[START OF SUPPLIED TEXT]

As a teenager I went to Blackpool on a youth club trip where all my adolescent pals decided to have a tattoo.

One after another they strutted into the tattoo parlour only to stumble out an hour later with bloody arms and an empty wallet. One of our more macho members asked for a howling wolf to be emblazoned across his back and after three hours of torture reappeared with something resembling Sonic the Hedgehog.

“Come on, Vic, it’s your turn,” yelled the gang.

I may have been young but I wasn’t stupid. There was no way I was allowing some inebriated hippie to etch his way round my body, I’d already seen the result.

I was desperately searching for a face-saving response when my girlfriend shouted: “He can’t get a tattoo because he’s coming with me to have his fortune told aren’t you, Vic?”

“Oooo he’s coming with me to have his fortune told,” mocked my mates in unison.

What was I to do; prove my manhood by joining the boys in blood-spattered glory or wimp off to the fortune-teller? With the bloody image of Sonic the Hedgehog seeping through the back of my pal’s shirt I opted for a visit to Gipsy Rose.

“You have a very long lifeline,” she told me. “But you will experience much frustration and ridicule until you reach the age of 40.”

[END OF SUPPLIED TEXT]
[START OF DATASET CONTENT]

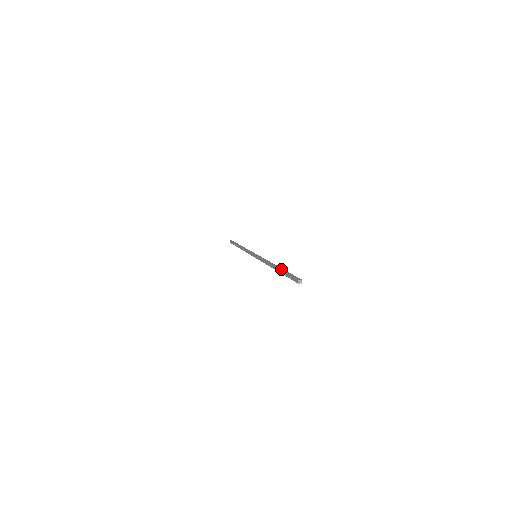
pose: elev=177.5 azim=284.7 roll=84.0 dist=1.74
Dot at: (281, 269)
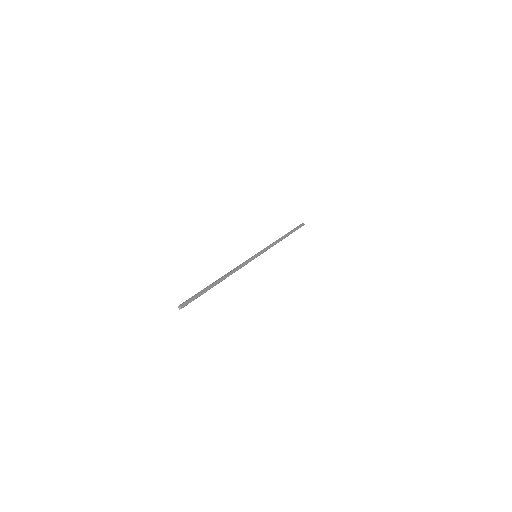
Dot at: (208, 286)
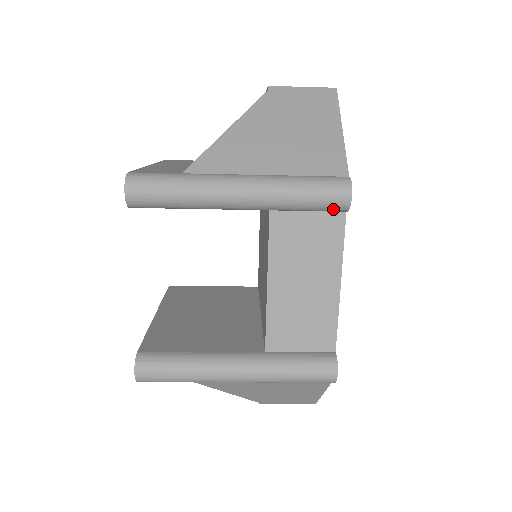
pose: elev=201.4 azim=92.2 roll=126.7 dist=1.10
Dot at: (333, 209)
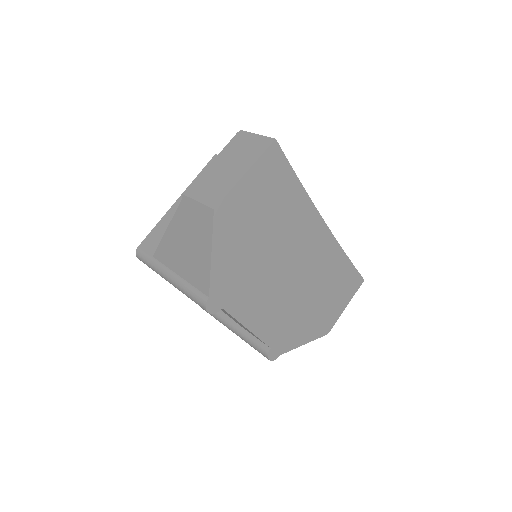
Dot at: occluded
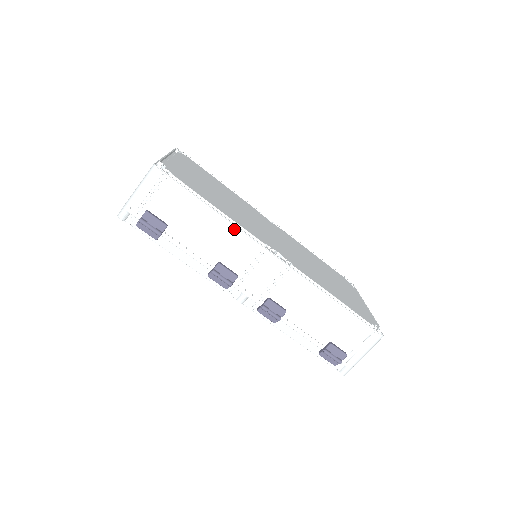
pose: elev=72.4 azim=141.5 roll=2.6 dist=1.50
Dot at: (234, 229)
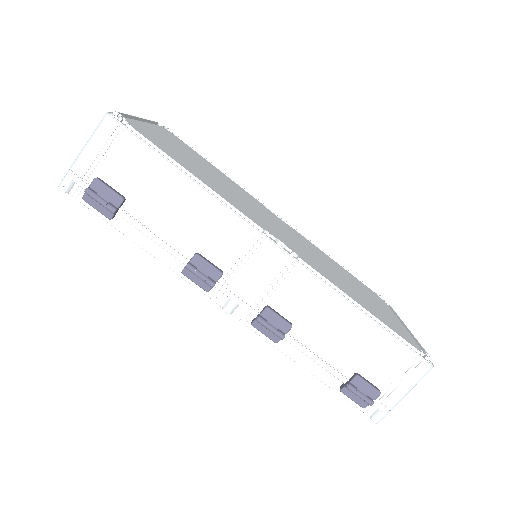
Dot at: (217, 205)
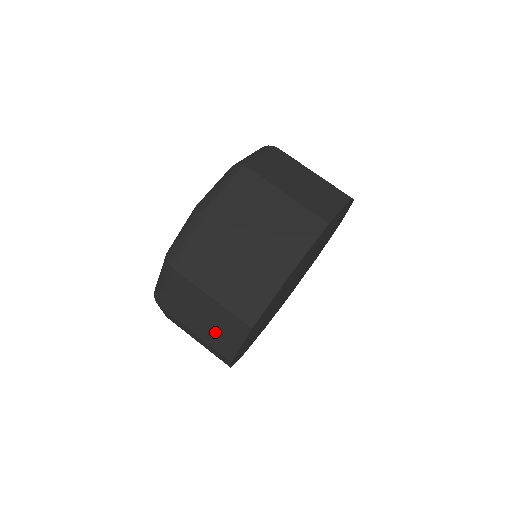
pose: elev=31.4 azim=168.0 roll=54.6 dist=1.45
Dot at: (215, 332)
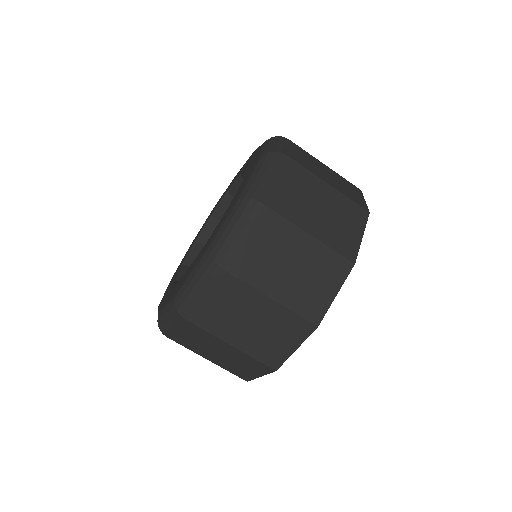
Dot at: occluded
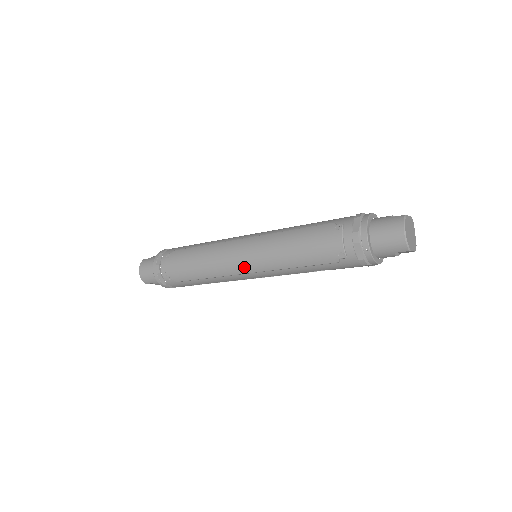
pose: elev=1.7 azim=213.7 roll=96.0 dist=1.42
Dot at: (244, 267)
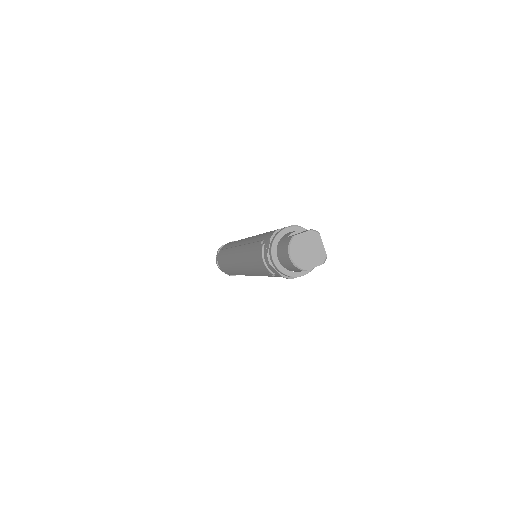
Dot at: (242, 272)
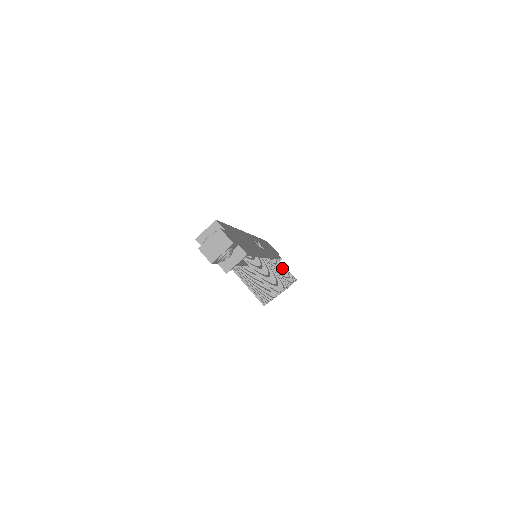
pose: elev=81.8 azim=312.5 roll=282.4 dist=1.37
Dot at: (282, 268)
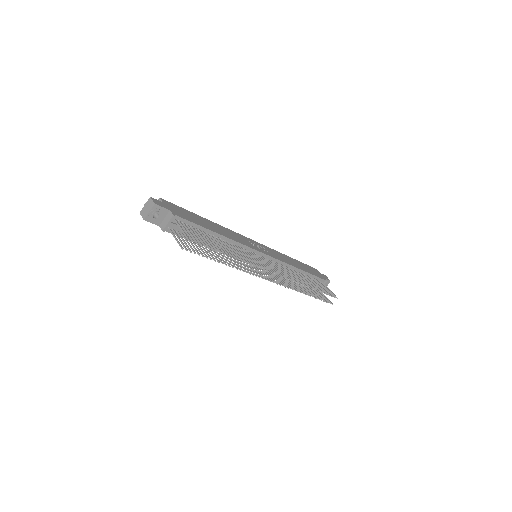
Dot at: (306, 279)
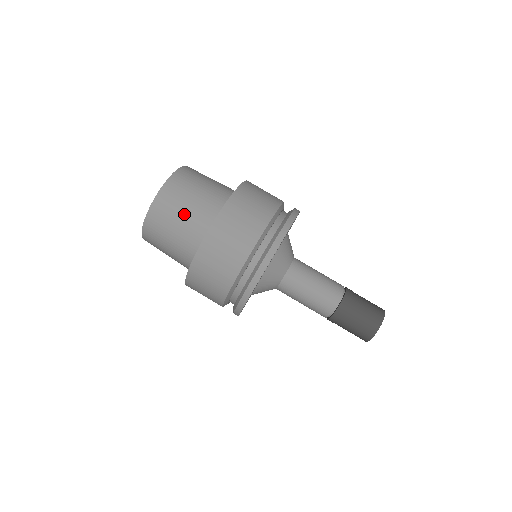
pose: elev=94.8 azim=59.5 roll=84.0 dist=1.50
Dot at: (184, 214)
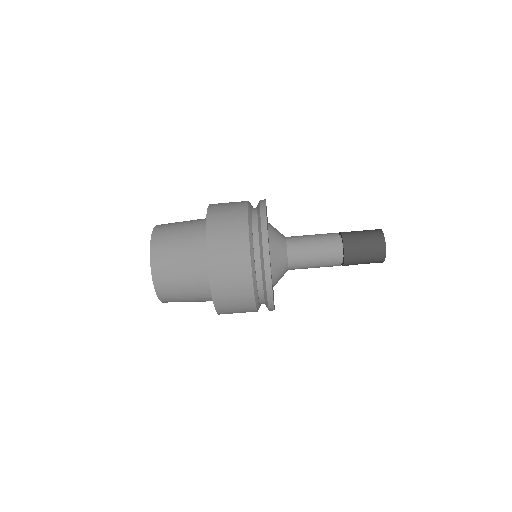
Dot at: (187, 297)
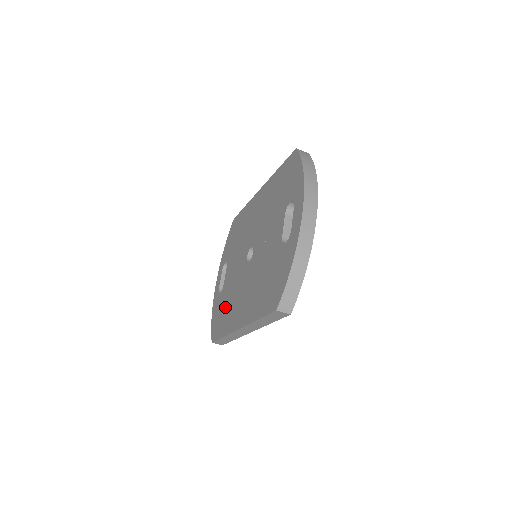
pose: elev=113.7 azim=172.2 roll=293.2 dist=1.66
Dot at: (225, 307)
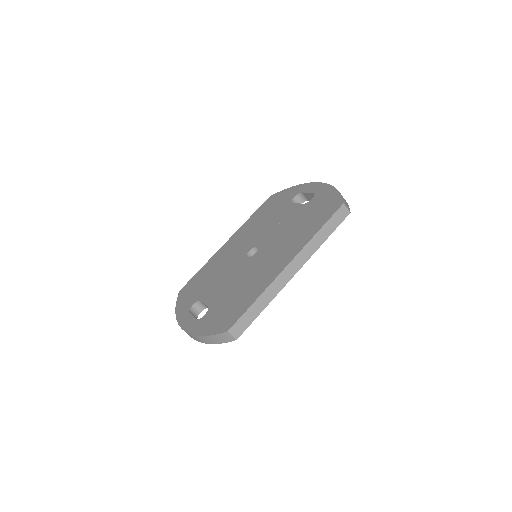
Dot at: (234, 298)
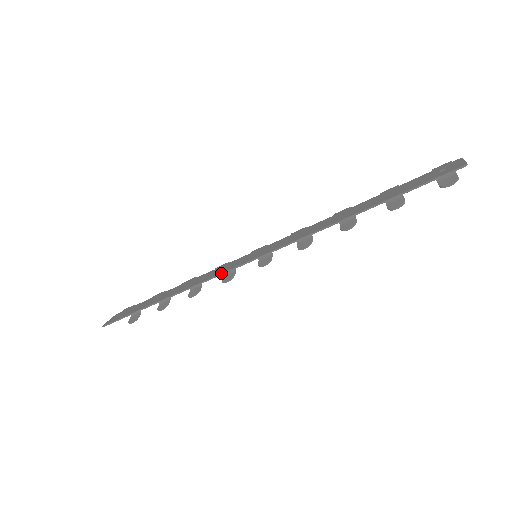
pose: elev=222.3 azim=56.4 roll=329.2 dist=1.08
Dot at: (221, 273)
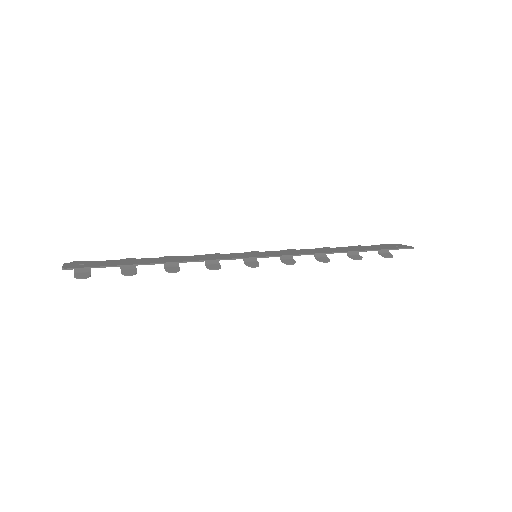
Dot at: (236, 258)
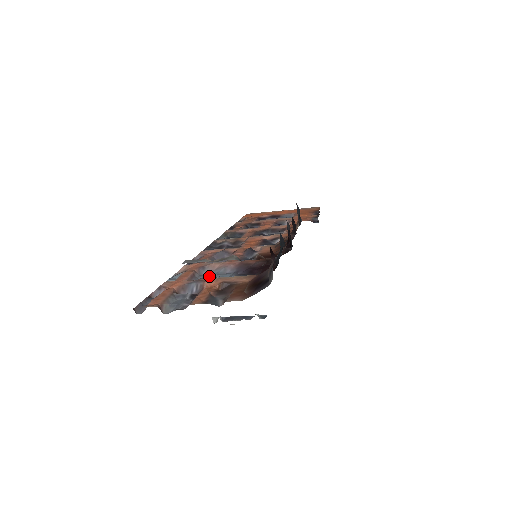
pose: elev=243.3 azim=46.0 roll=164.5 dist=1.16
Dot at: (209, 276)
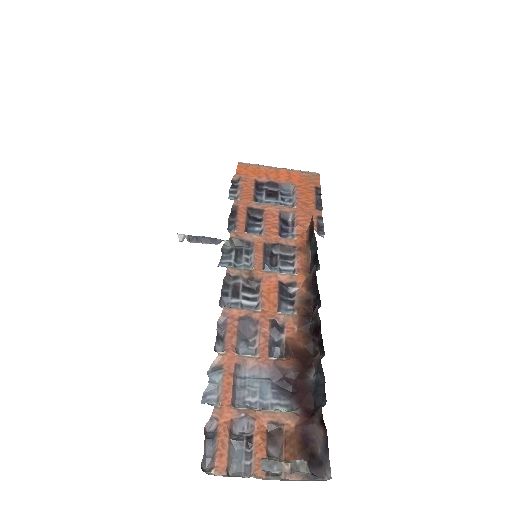
Dot at: (247, 383)
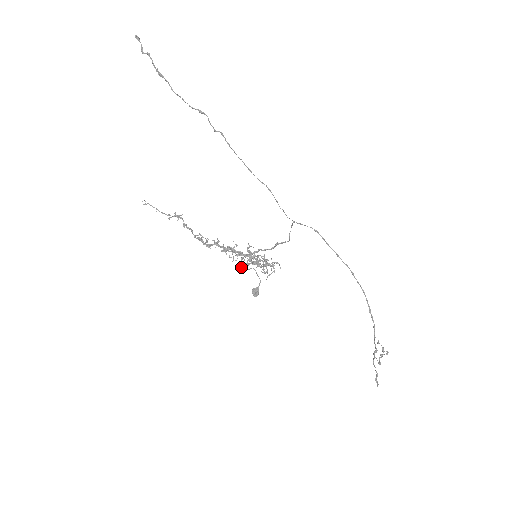
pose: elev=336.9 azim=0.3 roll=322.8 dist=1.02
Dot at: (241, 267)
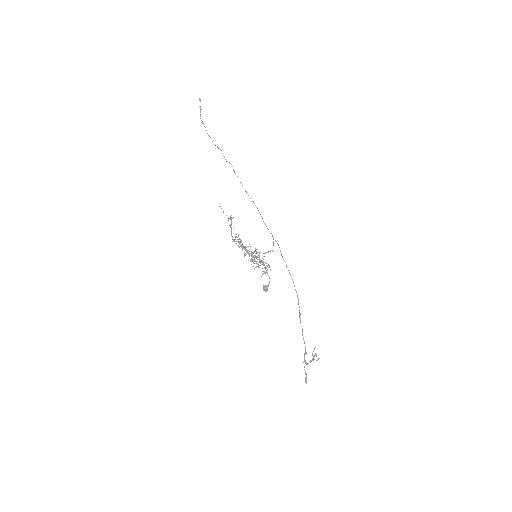
Dot at: occluded
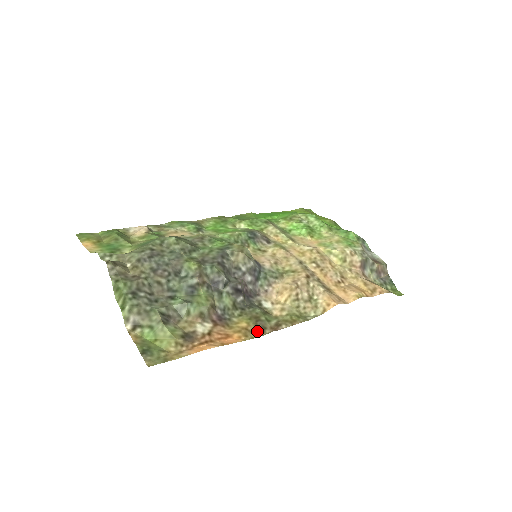
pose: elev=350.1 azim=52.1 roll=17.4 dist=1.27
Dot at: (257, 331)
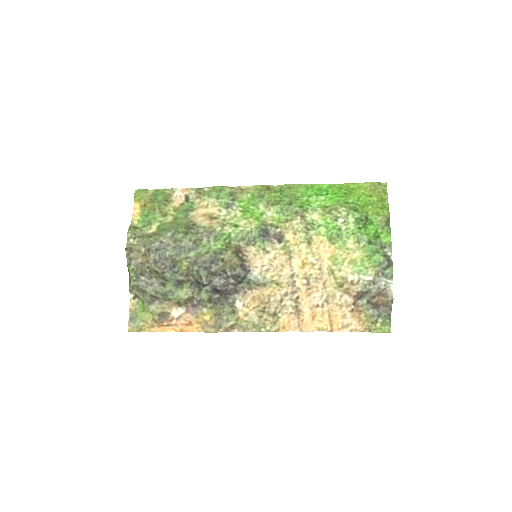
Dot at: (213, 327)
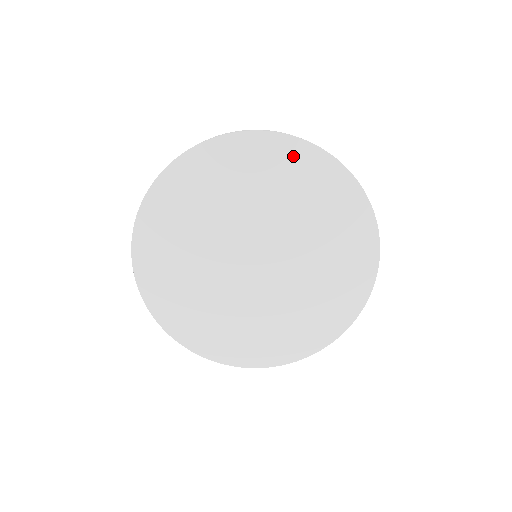
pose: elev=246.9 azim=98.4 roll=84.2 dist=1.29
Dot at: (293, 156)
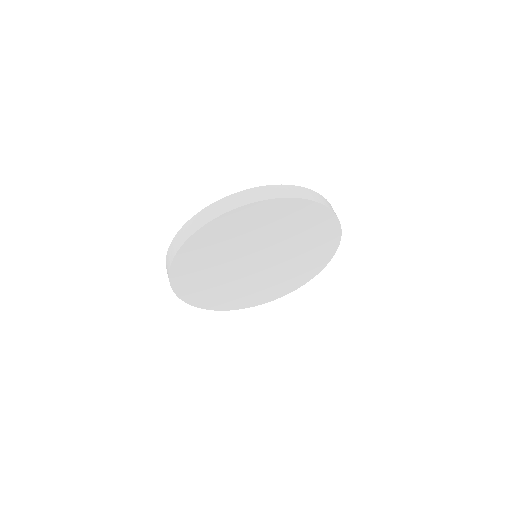
Dot at: (316, 215)
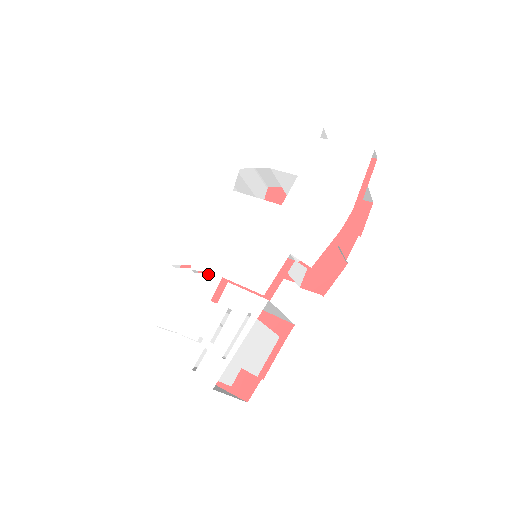
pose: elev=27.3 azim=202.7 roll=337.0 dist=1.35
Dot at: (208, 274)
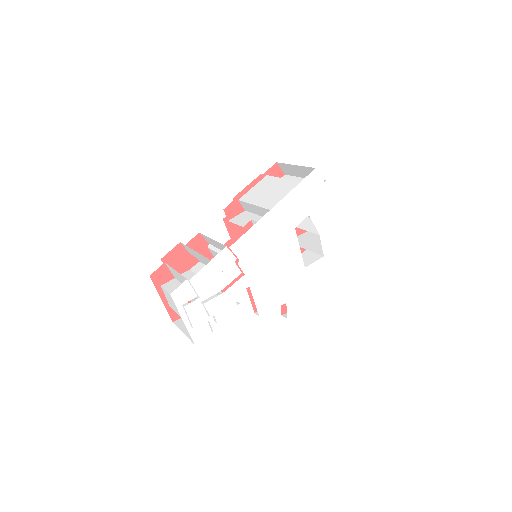
Dot at: (244, 277)
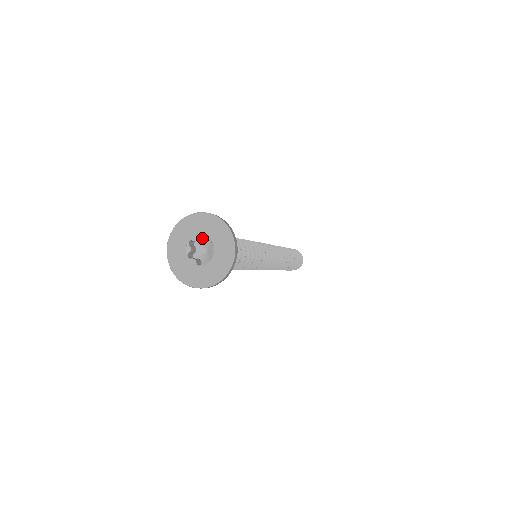
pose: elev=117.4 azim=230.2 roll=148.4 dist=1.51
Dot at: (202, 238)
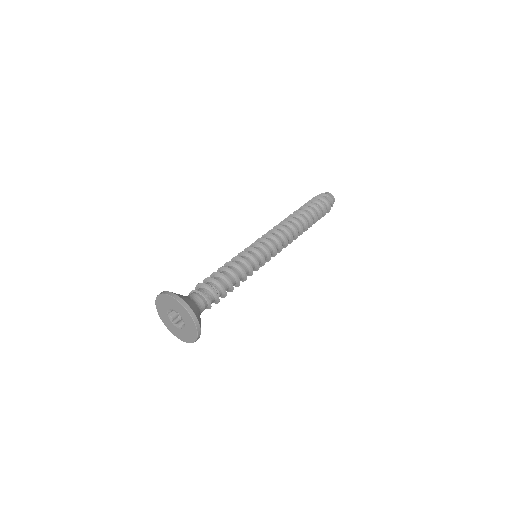
Dot at: occluded
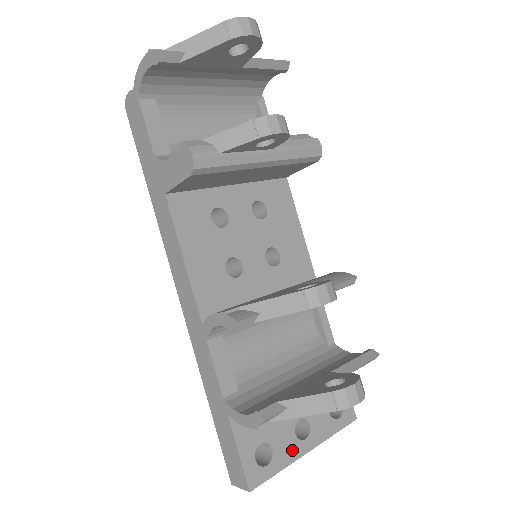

[END OF DATASET CONTENT]

WHAT TO WORK ON:
Decide whether each statement agrees with the Blackpool story. Answer yes or no for each, quoting the words of the story that decide it. 1. The narrator's girlfriend offered a reason the narrator could not get a tattoo. 2. The wolf tattoo on the macho member's back took one hour. 3. Gipsy Rose predicted frustration and ridicule lasting until the age of 50.

REPLY TO THE EXERCISE:
1. Yes: "He can’t get a tattoo because he’s coming with me to have his fortune told aren’t you, Vic?"
2. No: "after three hours of torture reappeared with something resembling Sonic the Hedgehog."
3. No: "But you will experience much frustration and ridicule until you reach the age of 40."